- **Problem to solve**: Below are lines of data, and only some are wanted. Please repeat exactly those from the line that has "Understanding the Role of an SDR" through the line that has "Carbodywork Repairs Newcastle".

- **Input**:
'''

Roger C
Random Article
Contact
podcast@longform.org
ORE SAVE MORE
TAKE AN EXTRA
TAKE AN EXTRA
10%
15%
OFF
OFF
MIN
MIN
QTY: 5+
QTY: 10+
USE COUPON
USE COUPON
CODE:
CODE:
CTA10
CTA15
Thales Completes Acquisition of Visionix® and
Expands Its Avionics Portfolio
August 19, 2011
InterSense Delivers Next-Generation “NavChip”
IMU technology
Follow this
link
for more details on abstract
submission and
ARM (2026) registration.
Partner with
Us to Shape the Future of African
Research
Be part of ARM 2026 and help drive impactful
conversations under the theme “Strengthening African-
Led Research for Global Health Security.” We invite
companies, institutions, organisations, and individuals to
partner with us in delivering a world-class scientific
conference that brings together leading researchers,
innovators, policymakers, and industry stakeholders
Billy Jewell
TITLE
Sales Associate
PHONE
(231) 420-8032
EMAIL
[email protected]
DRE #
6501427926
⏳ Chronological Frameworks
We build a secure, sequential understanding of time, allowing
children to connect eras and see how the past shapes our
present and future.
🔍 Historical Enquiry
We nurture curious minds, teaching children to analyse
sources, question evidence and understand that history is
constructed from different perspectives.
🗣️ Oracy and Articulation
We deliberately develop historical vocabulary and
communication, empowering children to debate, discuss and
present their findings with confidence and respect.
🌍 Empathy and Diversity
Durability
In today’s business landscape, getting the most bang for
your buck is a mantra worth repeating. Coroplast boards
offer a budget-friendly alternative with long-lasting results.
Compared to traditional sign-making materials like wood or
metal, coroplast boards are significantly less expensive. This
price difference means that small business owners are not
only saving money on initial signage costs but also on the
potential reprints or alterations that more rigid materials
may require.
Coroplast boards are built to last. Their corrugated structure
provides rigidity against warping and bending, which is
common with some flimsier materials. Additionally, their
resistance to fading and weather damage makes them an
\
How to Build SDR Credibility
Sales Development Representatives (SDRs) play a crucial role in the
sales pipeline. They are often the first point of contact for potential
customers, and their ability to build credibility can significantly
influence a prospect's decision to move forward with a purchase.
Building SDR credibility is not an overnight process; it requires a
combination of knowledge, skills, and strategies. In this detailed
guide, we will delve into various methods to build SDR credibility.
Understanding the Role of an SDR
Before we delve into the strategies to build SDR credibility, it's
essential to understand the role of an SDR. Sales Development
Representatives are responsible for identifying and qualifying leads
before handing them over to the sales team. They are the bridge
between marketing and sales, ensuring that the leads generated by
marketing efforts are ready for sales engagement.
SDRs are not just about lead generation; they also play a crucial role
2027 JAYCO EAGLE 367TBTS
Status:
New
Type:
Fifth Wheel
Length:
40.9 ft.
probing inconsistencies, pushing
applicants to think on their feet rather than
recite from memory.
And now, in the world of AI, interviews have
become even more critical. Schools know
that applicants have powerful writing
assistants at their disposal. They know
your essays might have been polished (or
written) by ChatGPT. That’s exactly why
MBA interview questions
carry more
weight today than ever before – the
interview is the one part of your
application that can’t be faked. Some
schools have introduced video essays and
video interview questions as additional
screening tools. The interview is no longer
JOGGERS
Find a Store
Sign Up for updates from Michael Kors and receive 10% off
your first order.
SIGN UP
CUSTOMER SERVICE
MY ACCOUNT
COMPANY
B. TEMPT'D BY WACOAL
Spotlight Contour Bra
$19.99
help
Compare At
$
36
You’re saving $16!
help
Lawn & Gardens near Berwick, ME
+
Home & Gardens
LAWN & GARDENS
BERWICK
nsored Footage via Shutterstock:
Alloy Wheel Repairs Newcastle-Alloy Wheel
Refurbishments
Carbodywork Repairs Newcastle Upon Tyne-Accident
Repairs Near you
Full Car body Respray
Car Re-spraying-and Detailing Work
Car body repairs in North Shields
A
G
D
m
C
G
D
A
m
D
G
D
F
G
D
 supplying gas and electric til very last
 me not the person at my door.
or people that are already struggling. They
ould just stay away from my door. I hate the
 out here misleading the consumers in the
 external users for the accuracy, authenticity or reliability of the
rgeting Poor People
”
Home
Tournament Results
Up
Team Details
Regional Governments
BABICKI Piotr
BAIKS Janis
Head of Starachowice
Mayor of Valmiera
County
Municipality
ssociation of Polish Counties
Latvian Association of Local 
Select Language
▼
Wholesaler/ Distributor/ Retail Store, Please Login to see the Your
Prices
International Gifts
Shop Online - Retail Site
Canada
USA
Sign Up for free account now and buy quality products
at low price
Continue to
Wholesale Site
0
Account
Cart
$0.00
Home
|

'''

- **Expected answer**:
Understanding the Role of an SDR
Before we delve into the strategies to build SDR credibility, it's
essential to understand the role of an SDR. Sales Development
Representatives are responsible for identifying and qualifying leads
before handing them over to the sales team. They are the bridge
between marketing and sales, ensuring that the leads generated by
marketing efforts are ready for sales engagement.
SDRs are not just about lead generation; they also play a crucial role
2027 JAYCO EAGLE 367TBTS
Status:
New
Type:
Fifth Wheel
Length:
40.9 ft.
probing inconsistencies, pushing
applicants to think on their feet rather than
recite from memory.
And now, in the world of AI, interviews have
become even more critical. Schools know
that applicants have powerful writing
assistants at their disposal. They know
your essays might have been polished (or
written) by ChatGPT. That’s exactly why
MBA interview questions
carry more
weight today than ever before – the
interview is the one part of your
application that can’t be faked. Some
schools have introduced video essays and
video interview questions as additional
screening tools. The interview is no longer
JOGGERS
Find a Store
Sign Up for updates from Michael Kors and receive 10% off
your first order.
SIGN UP
CUSTOMER SERVICE
MY ACCOUNT
COMPANY
B. TEMPT'D BY WACOAL
Spotlight Contour Bra
$19.99
help
Compare At
$
36
You’re saving $16!
help
Lawn & Gardens near Berwick, ME
+
Home & Gardens
LAWN & GARDENS
BERWICK
nsored Footage via Shutterstock:
Alloy Wheel Repairs Newcastle-Alloy Wheel
Refurbishments
Carbodywork Repairs Newcastle Upon Tyne-Accident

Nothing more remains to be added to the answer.